Directions for this task ::
Starting at the line with "21: (281, 535)" and going on through the line with "28: (648, 402)", reproduce each line in the records below exactly and nothing more.

Records ::
=== Section Start ===

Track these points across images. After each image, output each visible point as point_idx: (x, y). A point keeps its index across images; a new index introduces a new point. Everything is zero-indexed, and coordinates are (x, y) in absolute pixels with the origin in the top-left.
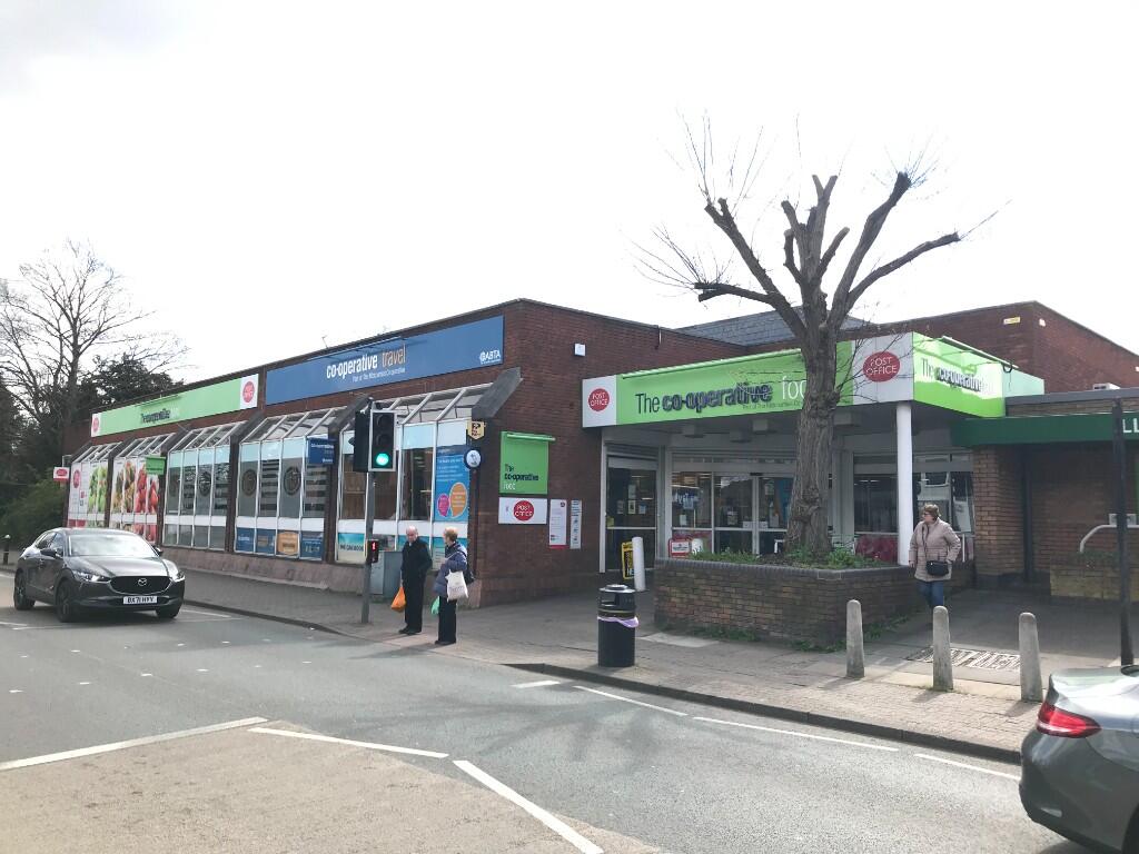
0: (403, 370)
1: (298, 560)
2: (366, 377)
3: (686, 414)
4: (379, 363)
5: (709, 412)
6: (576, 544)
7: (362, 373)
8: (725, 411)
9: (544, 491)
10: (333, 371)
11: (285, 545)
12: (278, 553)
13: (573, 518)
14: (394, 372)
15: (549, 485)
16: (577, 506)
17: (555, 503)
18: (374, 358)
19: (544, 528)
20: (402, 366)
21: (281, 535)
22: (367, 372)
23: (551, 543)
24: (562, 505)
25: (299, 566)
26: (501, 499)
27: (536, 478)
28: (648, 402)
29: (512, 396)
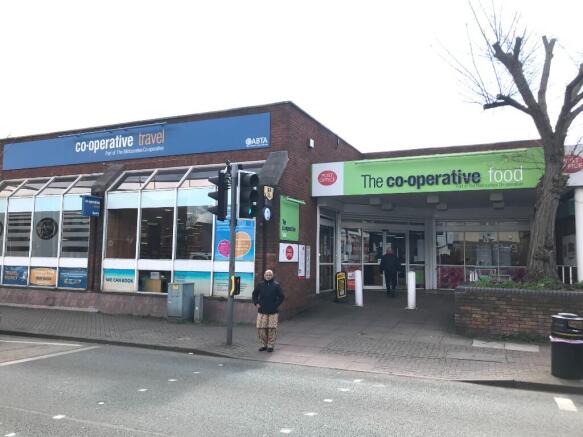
0: (162, 148)
1: (56, 289)
2: (121, 152)
3: (406, 189)
4: (136, 141)
5: (426, 189)
6: (308, 276)
7: (116, 149)
8: (440, 188)
9: (296, 239)
10: (81, 147)
11: (38, 278)
12: (31, 284)
14: (151, 150)
15: (299, 235)
18: (130, 139)
19: (297, 265)
20: (161, 145)
21: (34, 271)
22: (122, 148)
23: (299, 275)
24: (303, 249)
25: (59, 296)
26: (281, 245)
27: (294, 230)
28: (372, 181)
29: (284, 170)
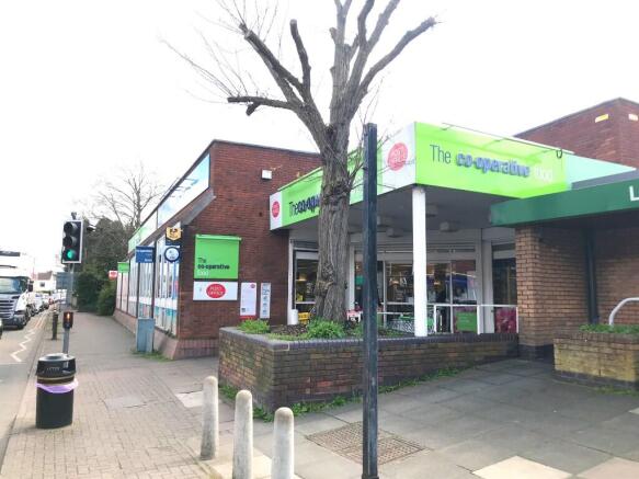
6: (265, 315)
9: (235, 275)
13: (262, 297)
15: (240, 272)
16: (267, 288)
17: (246, 286)
19: (236, 304)
23: (242, 314)
24: (253, 287)
26: (196, 283)
27: (227, 267)
28: (293, 207)
29: (205, 209)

=== Section End ===

Written reply ::
21: (281, 535)
22: (367, 372)
23: (551, 543)
24: (562, 505)
25: (299, 566)
26: (501, 499)
27: (536, 478)
28: (648, 402)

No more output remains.